Quelle est la différence entre la tutelle et la curatelle des majeurs ?

Mise à jour le 15.12.2010 - Direction de l'information légale et administrative (Premier ministre) et Union Nationale des Associations Familiales (Unaf)

Curatelle

La curatelle est une mesure d'assistance destinée à protéger les intérêts des personnes fragiles ayant besoin d'être conseillées ou contrôlées dans les actes importants de la vie civile. Le juge des tutelles peut l'adapter en l'allégeant ou en l'aggravant.

Elle peut avoir 3 degrés :

  • la curatelle simple : la personne accomplit seule les actes de gestion courante, appelés "actes d'administration" ou "actes conservatoires" (ex : gérer son compte bancaire, souscrire une assurance), mais elle doit être assistée de son curateur pour des actes plus importants , appelés "actes de disposition" (ex : le curateur doit consentir à un emprunt et signer le contrat avec la personne) ;

  • la curatelle aménagée : le juge peut énumérer, à tout moment, les actes que la personne peut faire seule ou non, au cas par cas ;

  • la curatelle renforcée : le curateur perçoit les ressources de la personne et règle ses dépenses, sur un compte ouvert au nom de celle-ci.

Le majeur ne peut faire de donation qu'avec l'assistance de son curateur.

Dans tous les cas, la personne en curatelle conserve son droit de vote. En revanche, il lui est interdit d'être juré et elle est inéligible à certaines fonctions.

La personne en curatelle peut se marier avec autorisation du curateur ou, à défaut, du juge. Pour conclure un pacte civil de solidarité, elle doit être assistée de son curateur pour signer la convention ou la modifier. Cette assistance n'est pas requise lors de l'enregistrement de la déclaration au greffe du tribunal d'instance.

En matière de santé, la personne en curatelle reçoit elle-même l'information sur son état de santé et consent seule aux actes médicaux.  Le curateur n'a pas à intervenir, mais peut la conseiller.

Tutelle

C'est la plus contraignante des mesures de protection. Le juge la décide lorsque le majeur à protéger voit ses facultés si altérées qu'il ne peut plus accomplir lui-même les actes de la vie civile, et a donc besoin d'être représenté d'une manière continue par une autre personne. Le juge peut également aménager une tutelle, en l'allégeant.
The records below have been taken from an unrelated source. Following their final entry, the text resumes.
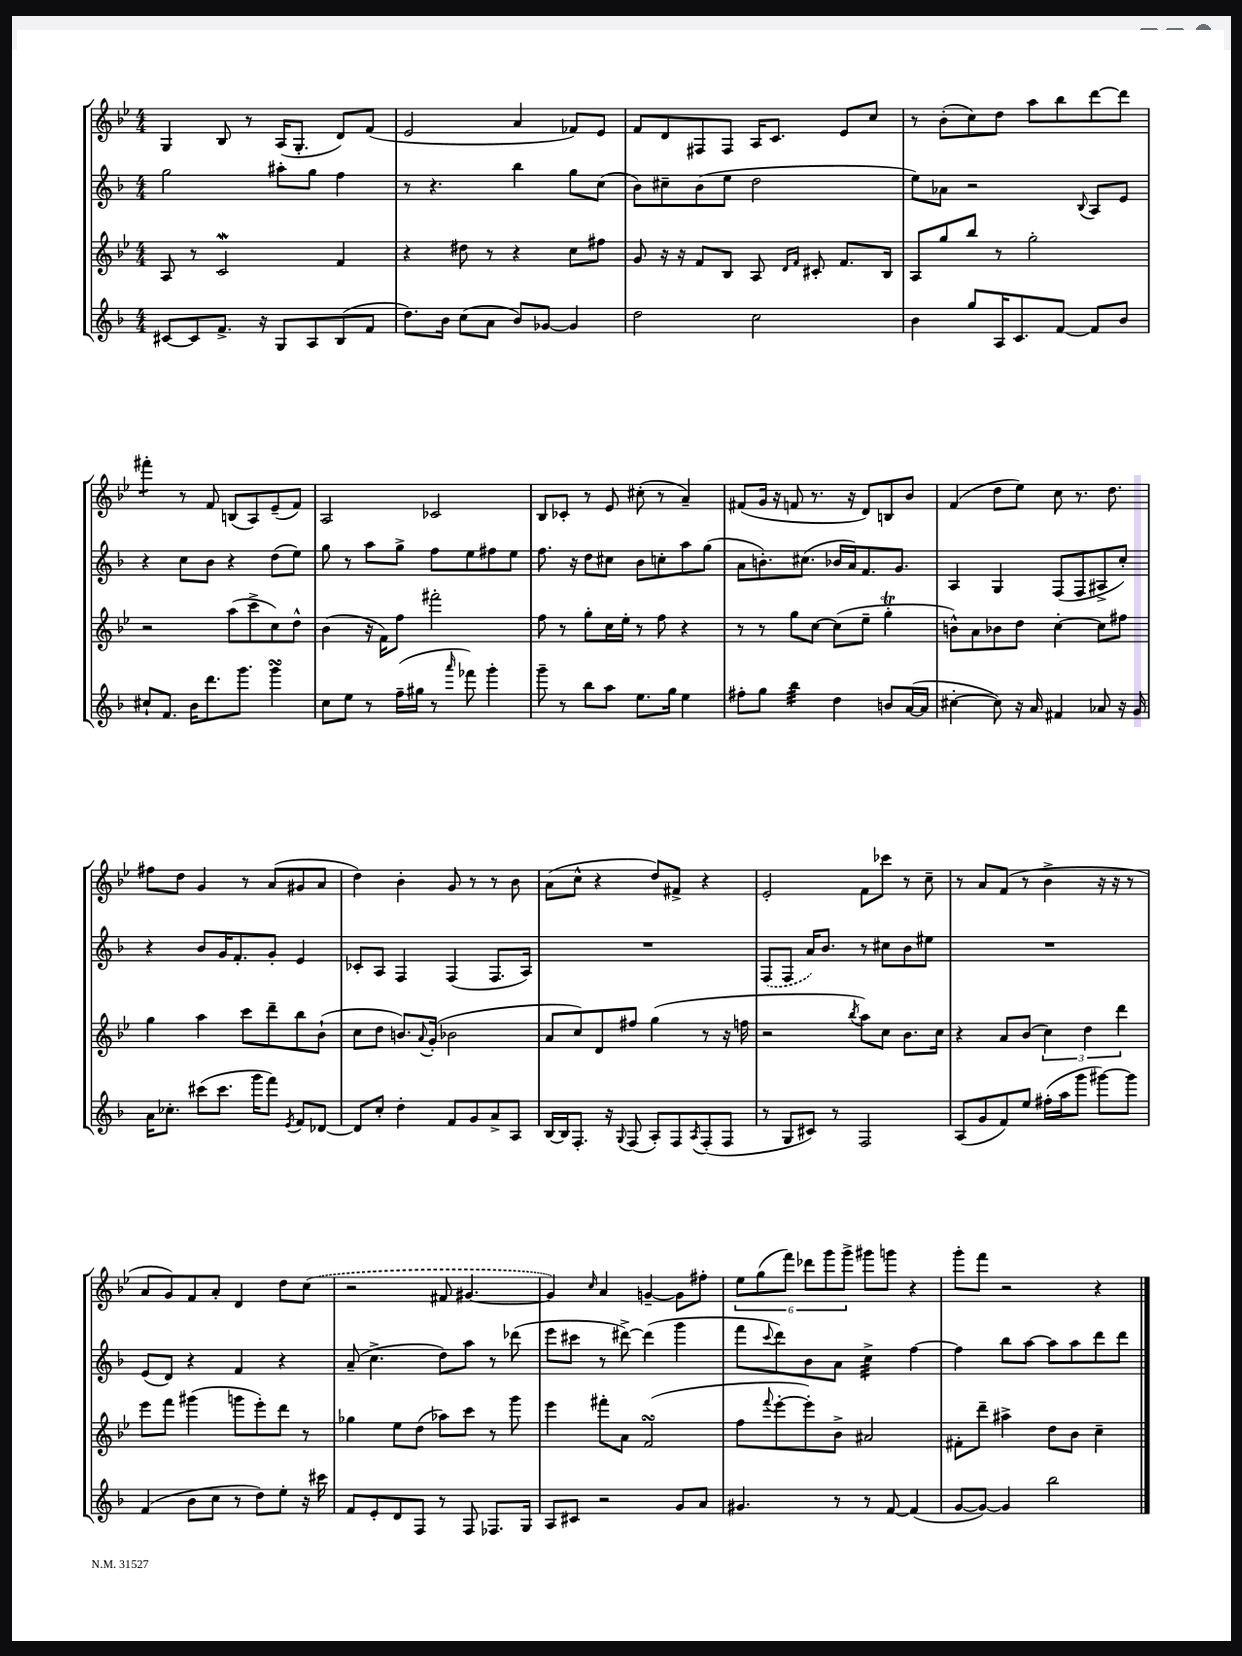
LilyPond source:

<<
\new StaffGroup <<
\new Staff = "s0" {
    \clef treble \key bes \major \numericTimeSignature \time 4/4
    g4 bes8 r8 a16( g8.-. d'8) f'8( |
    ees'2 a'4 fes'8) ees'8 |
    f'8 d'8 fis8 fis8 a16 c'8. ees'8 c''8 |
    r8 bes'8-.( c''8) d''8 a''8 bes''8 d'''8~ d'''8 |
    fis'''4:8-. r8 f'8 b8( a8) ees'8--( f'8) |
    a2 ces'2 |
    bes8 ces'8-. r8 ees'8 cis''8-.( r8 a'4--) |
    fis'8( g'16 r16 f'8 r8. r16 d'8) b8 bes'8 |
    f'4( d''8 ees''8) c''8 r8. d''8. |
    fis''8 d''8 g'4 r8 a'8( gis'8 a'8 |
    d''4) bes'4-. g'8 r8 r8 bes'8 |
    a'8( c''8-^ r4 d''8) fis'8-> r4 |
    ees'2-. f'8 ces'''8 r8 c''8-- |
    r8 a'8 f'8( r8 bes'4-> r16 r16 r8 |
    a'8 g'8) f'8 a'8-. d'4 d''8 \once \slurDashed c''8( |
    r2 fis'8 gis'4.~ |
    gis'4) \grace { c''16 } a'4 g'4~-- g'8 fis''8-. |
    \tuplet 6/4 { ees''8 g''8( f'''8) des'''8 g'''8 g'''8-> } gis'''8 g'''8 r4 |
    g'''8-. f'''8 r2 r4 \bar "|." |
}
\new Staff = "s1" {
    \clef treble \key f \major \numericTimeSignature \time 4/4
    g''2 ais''8-. g''8 f''4 |
    r8 r4. bes''4 g''8 c''8( |
    bes'8) cis''8-- bes'8( e''8 d''2 |
    e''8) aes'8 r2 \appoggiatura { bes8 } a8 e'8 |
    r4 c''8 bes'8 r4 d''8( e''8) |
    g''8 r8 a''8 g''8-> f''8 e''8 fis''8 e''8 |
    f''8. r16 d''8 cis''8 bes'8 c''8-. a''8 g''8( |
    a'8 b'8.-.) cis''8.( bes'16 a'16) f'8. g'8. |
    a4 g4 f8( f8 ais8-> c''8-.) |
    r4 bes'8 g'16 f'8.-. g'8-. e'4 |
    ces'8-. a8 f4 f4( f8. a16) |
    R1 |
    \once \slurDashed f8( f8 a'16) bes'8. r8 cis''8 bes'8 eis''8 |
    R1 |
    e'8( d'8) r4 f'4 r4 |
    a'8--( c''4.-> d''8) a''8 r8 des'''8( |
    e'''8 cis'''8 r8 dis'''8~->) dis'''4( g'''4 |
    f'''8 \appoggiatura { c'''8 } d'''8) bes'8 a'8 c''4:32-> f''4~ |
    f''4 bes''8 a''8~ a''8 a''8 d'''8 d'''8 \bar "|." |
}
\new Staff = "s2" {
    \clef treble \key bes \major \numericTimeSignature \time 4/4
    a8 r8 c'2\mordent f'4 |
    r4 dis''8 r8 r4 c''8 fis''8 |
    g'8 r16 r16 f'8 bes8 a8 \grace { d'16 f'16 } cis'8-. f'8. bes16 |
    a8 g''8 bes''8 r8 g''2-. |
    r2 a''8( c'''8-> c''8) d''8-^ |
    bes'4( r16 f'16) f''8 fis'''2-. |
    f''8 r8 g''8-. c''16 ees''16-. r8 f''8 r4 |
    r8 r8 g''8 c''8~ c''8( ees''8-- g''4-.\trill |
    b'8-^) a'8 bes'8 d''8 c''4~-. c''8 fis''8 |
    g''4 a''4 c'''8 d'''8-- bes''8 bes'8-!( |
    c''8 d''8 b'8.) \appoggiatura { a'8 } g'16-.( bes'2 |
    a'8 c''8) d'8 fis''8 g''4( r8 r16 f''16 |
    r2 \acciaccatura { bes''8 } a''8) c''8 bes'8. c''16 |
    r4 a'8 bes'8( \tuplet 3/2 { c''4) d''4 d'''4 } |
    ees'''8 f'''8 gis'''4( g'''8 ees'''8-.) d'''8 r8 |
    ges''4 ees''8 d''8( aes''8) c'''8 r8 g'''8 |
    ees'''4 fis'''8-. a'8 f'2\turn( |
    f''8 \appoggiatura { f'''8 } ees'''8~-. ees'''8-.) bes'8-> ais'2 |
    fis'8-. d'''8-- ais''4-> d''8 bes'8 c''4-- \bar "|." |
}
\new Staff = "s3" {
    \clef treble \key f \major \numericTimeSignature \time 4/4
    cis'8~ cis'8 f'8.-> r16 g8 a8 bes8( f'8 |
    d''8.) bes'16 c''8( a'8 bes'8) ges'8~ ges'4 |
    d''2 c''2 |
    bes'4 g''8 a16 c'8. f'8~ f'8 bes'8 |
    cis''8-! f'8. bes'16 d'''8. g'''8. g'''4\turn |
    c''8 e''8 r8 f''16--( gis''16 r8 \grace { a'''16 } fes'''8) g'''4-. |
    g'''8-- r8 bes''8 a''8 e''8. g''16 e''4 |
    fis''8-. g''8 bes''4:32 d''4 b'8 a'16~( a'16 |
    cis''4~-. cis''8) r16 a'16 fis'4 aes'8 r16 g'16 |
    a'16 ces''8.-. cis'''8( cis'''8. g'''16 f'''8) \acciaccatura { e'8 } f'8 des'8~ |
    des'8 c''8-. d''4-. f'8 g'8 a'8-> a8 |
    bes16~ bes16 f8.-. r16 \appoggiatura { g8 } f8( a8-.) f8 \acciaccatura { a8 } f8-.( f8 |
    r8 g8 cis'8) r8 f2 |
    a8( g'8 f'8) e''8 fis''16-.( a''16 g'''8 gis'''8~) gis'''8 |
    f'4( bes'8 c''8 r8 d''8) e''8-. r16 cis'''16 |
    f'8 e'8-. d'8 f8 r8 f8 fes8. g16 |
    a8 cis'8 r2 g'8 a'8 |
    gis'4. r8 r8 f'8~ f'4( |
    g'8~ g'8~) g'4 bes''2 \bar "|." |
}
>>
>>
\layout { \context { \Score \remove "Bar_number_engraver" } }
Au quotidien, le tuteur perçoit les revenus du majeur et assure ses dépenses, sur la base d'un budget proposé au juge et arrêté par ce dernier. Les sommes laissées à disposition du majeur protégé sont déterminées au vu de la situation. Les actes de disposition (par exemple : vente immobilière, emprunt) nécessitent l'autorisation écrite du juge des tutelles.

Le majeur ne peut faire de donation que si elle a été autorisée préalablement par le juge, qui précisera si le majeur doit être représenté ou assisté par son tuteur.

Le juge des tutelles, à l'ouverture ou au renouvellement de la mesure, statue sur le maintien ou la suppression du droit de vote, après avis médical.

La personne protégée par une mesure de tutelle ne peut se marier ou conclure un pacte civil de solidarité qu'après l'audition des futurs conjoints par le juge des tutelles et l'autorisation de ce dernier, ou du conseil de famille s'il a été constitué. Le cas échéant, le juge peut prendre avis auprès des parents et de l'entourage.

En matière de santé, le consentement du majeur, apte à exprimer sa volonté, doit être systématiquement recherché et pris en compte, après qu'une information adaptée à son degré de compréhension lui ait été donnée, quant aux conséquences et aux risques d'un examen, d'un traitement ou d'une intervention… Le tuteur reçoit également une information précise de la part du médecin. Le majeur en tutelle peut refuser un acte, le médecin est tenu de respecter ce refus, sauf danger immédiat pour la vie du patient.